In the five years that the absolutely ravishing Alfa Romeo 159 has been on the market, the indisputably best-looking compact executive on the market has struggled. Dogged by over-ambitious price positioning, less-than-incredible powertrains and too little marketing back-up, the 159 range recently shrunk to a single turbodiesel automatic version, which, as of this moment, is history too.
But the 159 range, now very much in the latter half of its product cycle, is not dead. Those in the know have often regarded Alfa’s sporty saloon a gem of a used buy, not only because those that are around can be bought for light car money, but that the original was sold with a 5-year/100 000 km maintenance plan.
Thanks to a weight-saving programme and the utilisation of aluminium panels, the 159 appears exactly the same as before, save for the adoption of standard 17-inch wheels, and the 3,2-litre V6 model is available in two-wheel drive guise, or with the six-speed Q tronic automatic transmission with Q4 four-wheel drive.
But the sonorous, if thirsty, V6 derivatives are not the subject of this write-up. The real news is the introduction of two 1,75-litre turbocharged models… powered by a detuned version of the Guilietta QV’s motor, the 1750 TBi Progression is the entry-level model of the range, and its direct-injection powerplant, which delivers 147 kW from 4 750 to 5 500 r/min and 320 N.m (just 2 N.m less than the V6’s peak) at only 1 400 r/min, is mightily impressive.

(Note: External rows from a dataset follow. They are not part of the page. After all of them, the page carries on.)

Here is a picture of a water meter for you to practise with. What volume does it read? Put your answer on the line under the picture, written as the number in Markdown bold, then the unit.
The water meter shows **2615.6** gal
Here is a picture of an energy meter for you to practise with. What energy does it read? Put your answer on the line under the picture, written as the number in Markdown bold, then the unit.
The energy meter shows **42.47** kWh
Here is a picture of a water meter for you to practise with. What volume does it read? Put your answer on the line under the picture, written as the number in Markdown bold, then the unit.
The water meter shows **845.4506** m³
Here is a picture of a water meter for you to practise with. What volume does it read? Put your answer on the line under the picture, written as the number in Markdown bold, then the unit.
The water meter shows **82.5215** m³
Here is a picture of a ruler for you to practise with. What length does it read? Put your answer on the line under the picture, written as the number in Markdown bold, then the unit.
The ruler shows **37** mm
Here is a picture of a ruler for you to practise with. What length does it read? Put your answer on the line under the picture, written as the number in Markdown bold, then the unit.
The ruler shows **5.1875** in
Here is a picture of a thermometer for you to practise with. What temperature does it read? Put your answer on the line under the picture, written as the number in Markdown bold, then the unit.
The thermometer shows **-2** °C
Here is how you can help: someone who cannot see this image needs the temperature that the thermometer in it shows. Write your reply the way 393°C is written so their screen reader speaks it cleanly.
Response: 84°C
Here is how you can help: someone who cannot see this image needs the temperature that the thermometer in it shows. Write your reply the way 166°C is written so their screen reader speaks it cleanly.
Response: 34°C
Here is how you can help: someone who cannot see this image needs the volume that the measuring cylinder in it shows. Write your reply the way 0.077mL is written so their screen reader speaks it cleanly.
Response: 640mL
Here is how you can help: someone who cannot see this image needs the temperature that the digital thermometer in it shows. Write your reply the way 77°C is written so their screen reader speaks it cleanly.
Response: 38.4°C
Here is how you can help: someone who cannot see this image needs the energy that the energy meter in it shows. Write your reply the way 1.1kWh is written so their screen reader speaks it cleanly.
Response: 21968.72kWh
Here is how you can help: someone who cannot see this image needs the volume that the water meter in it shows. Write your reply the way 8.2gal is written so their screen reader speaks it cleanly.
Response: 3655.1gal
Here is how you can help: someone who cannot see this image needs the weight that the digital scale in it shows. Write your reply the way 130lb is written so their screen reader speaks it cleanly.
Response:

I challenge anyone to name a compact executive that still looks as fresh and sharp more than five years into its model life as the 159 does. Those six individual headlamps, the V-shaped bonnet, broad-shouldered flanks and eminently elegant rear three-quarters look as crisp as they did when the Giugaro and Italdesign collaboration was first unveiled back in the day. The interior seems minimalist by modern standards, but as the facia and instrument designs were never supposed to be avant garde, they haven’t really aged either.
There are the same drawbacks as before, one being less than copious rear legroom and, if you are of above average height, your left knee is bound to graze the (standard) cruise control stalk when operating the clutch pedal. The rear seatback doesn’t split 60:40 and fold flat on this model, and the only way that you will get to play MP3 files from a CD or off a USB flash stick is to pay more for the Blue & Me Bluetooth compatibility kit. Leather isn’t standard, but that’s not a must at this price level, and the Visibility Pack, which comprises automatically activated wipers, headlights, demister and electrochromatic mirror, is extra too.
As you may have deduced, I have just subconsciously specced a car, so it’s obvious that I like the littlest 159. The front seats are very supportive yet comfortable to sit in, the ride quality is supple yet communicative and the steering, always an Alfa Romeo strength, is effortless, accurate and direct. I can’t predict what the interior will look like at the end of the model’s 5-year/150 000 km warranty and 6-year/105 000 km service plan, but there is little amiss with the perceived quality of the cabin trim. Remember, the 159 range was conceived to be a direct rival to the Audi A4, or so it was rumoured, and as a result the Italian feels substantial inside and out. If the 159 does show it’s age in any particular area, it is in the relatively high level of wind noise that emanates from the A pillars and side mirrors, but apart from that, the Italian is thrilling to drive.
With maximum torque already available at 1 400 r/min, the 1750 TBi is remarkably flexible in cut and thrust driving. There will be a slight shimmy on the steering wheel when using the throttle pedal too aggressively from standstill, but the Q2 electronic differential helps to get the power down smoothly. The shift quality of the 159 has never been particularly snappy, especially from first to second and fourth to fifth, but the clutch pedal is easy to modulate.
Although the test route wasn’t particularly technical in nature, I have enough combined experience at the wheel of respective 159s to declare the range’s ride and handling balance superb… it is remarkably easy to hoof it when behind the wheel of the TBi model and even though it might be a trifle “late in the day”, the 159 range now finally has a powerplant that will do its sporting heart justice.
With a price tag of R340 000, the 1750i TBi Progression is one of the finest entry-level compact executive saloons on sale in South Africa right now. If BMW Finance weren’t offering such give-away deals on the run-out E90 3 Series models at the moment, this 159 would score a stunning blow. Either way, it’s still worth a closer look, because for the Sporting Heart, it’s a case of better late than never.